A monthly subscription shouldn't require the customer to stop and wonder every time she wants to play a tune: Do I have my license key? Which players will this work on? Which record label is the singer on and what subscription services carry that one? Why won't it play? Ugh. The threat of ubiquitous digital licensing, copy protection and monitoring isn't that Big Brother will know what you're listening to; it's that you'll give up trying to listen to it.

There's no business need to monitor every song every surfer on the Net is listening to, anyway. Griffin points out that radio airplay royalties have long been based on samples taken from station logs -- actuarial fees, rather than actual fees. "Radio stations have the option to pay exactly per song played," he says, "but not many of them use it. After 15 years, we've learned there isn't much difference between the sampled numbers and the individually counted numbers."

Even my local coffeehouse pays an insurance-like annual fee to ASCAP, the songwriters' agency, to cover the likelihood that one of its open-mike night troubadours will do a Pete Seeger tune and incur royalty fees for the house. And whenever I buy a new blank cassette to record phone interviews, I pay a few extra cents that goes to the major labels in case I use it to bootleg one of their recordings. Why can't my ISP just add on such a tax, send it to the major labels and let me download anything I want, any way I want? There's no one pricing scheme that will make everyone happy, but bundled payment options are a lot more attractive than trying to stop people from doing what they will.

It may happen. "Don't Steal Music," rather than the complicated copy-protection system Apple could have jiggered into the iPod, gives me hope the music industry is finally figuring out its place in a world being remade by the Internet and a global economy. As a longtime musician and sometime D.J. myself, I've seen firsthand that the big five are in it not to make music, but to make money. But the industry's annual revenue of $15 billion is, on a global scale, peanuts -- Web hosting alone pulls in more than three times that much. Already, the big five record companies are losing their grip as evil Masters of the Universe, becoming instead the mere henchmen of new broadband empires. Warner is part of AOL, Universal is merged with Vivendi, and Sony makes far more from Playstation than from Michael Jackson. In the 21st century, record execs are finding themselves on the other side of the negotiating table: Yes sir, Mr. Case.

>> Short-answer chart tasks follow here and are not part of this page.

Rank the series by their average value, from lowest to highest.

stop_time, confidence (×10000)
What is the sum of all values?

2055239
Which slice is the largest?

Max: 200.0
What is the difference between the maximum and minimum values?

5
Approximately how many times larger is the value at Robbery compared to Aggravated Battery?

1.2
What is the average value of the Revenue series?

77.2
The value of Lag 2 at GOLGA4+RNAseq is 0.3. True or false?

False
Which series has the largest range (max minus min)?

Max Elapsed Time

In that light, Bertelsmann's partnership with Napster was a smart move to secure a future for itself. Napster had reenergized millions of music fans, who held its brand dearer than any record label. But that excitement is fading with every day we wait for the people who own the music to let go enough to make buying their wares easier than bootlegging them. Instead of telling us not to steal, how about just giving us a way to pay?

By Paul Boutin

Paul Boutin is a technologist and writer in San Francisco.